*Given information*.
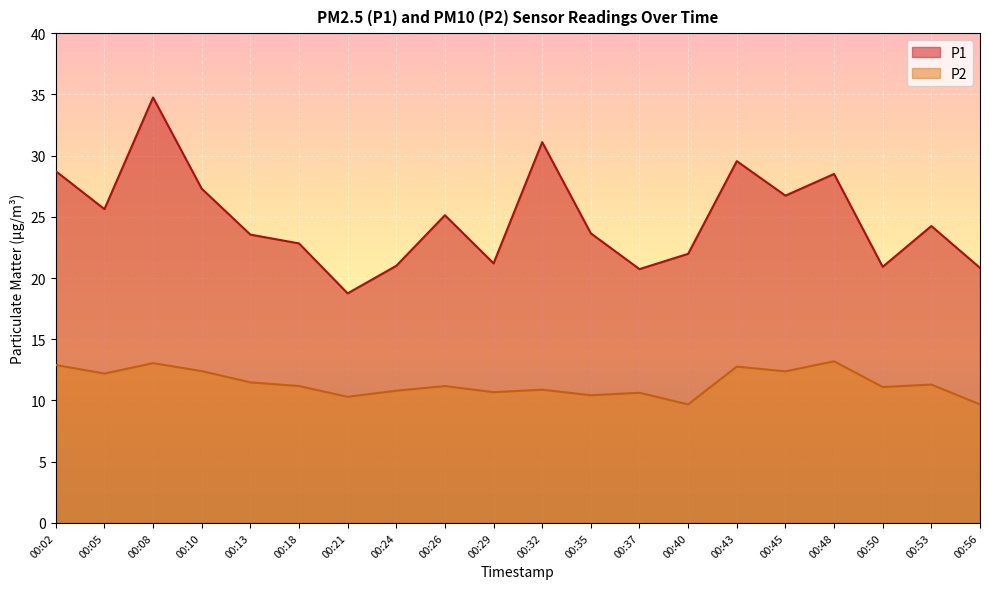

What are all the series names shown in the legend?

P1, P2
==
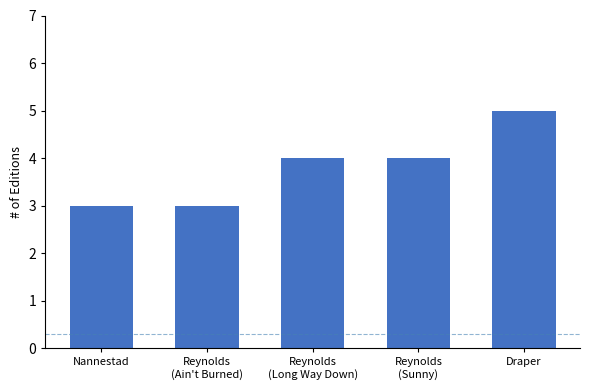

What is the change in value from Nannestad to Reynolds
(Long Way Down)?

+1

*Brief*. Select every line in the rows above that contains the word "What", and copy each of those lines out.

*Answer space*.
What are all the series names shown in the legend?
What is the change in value from Nannestad to Reynolds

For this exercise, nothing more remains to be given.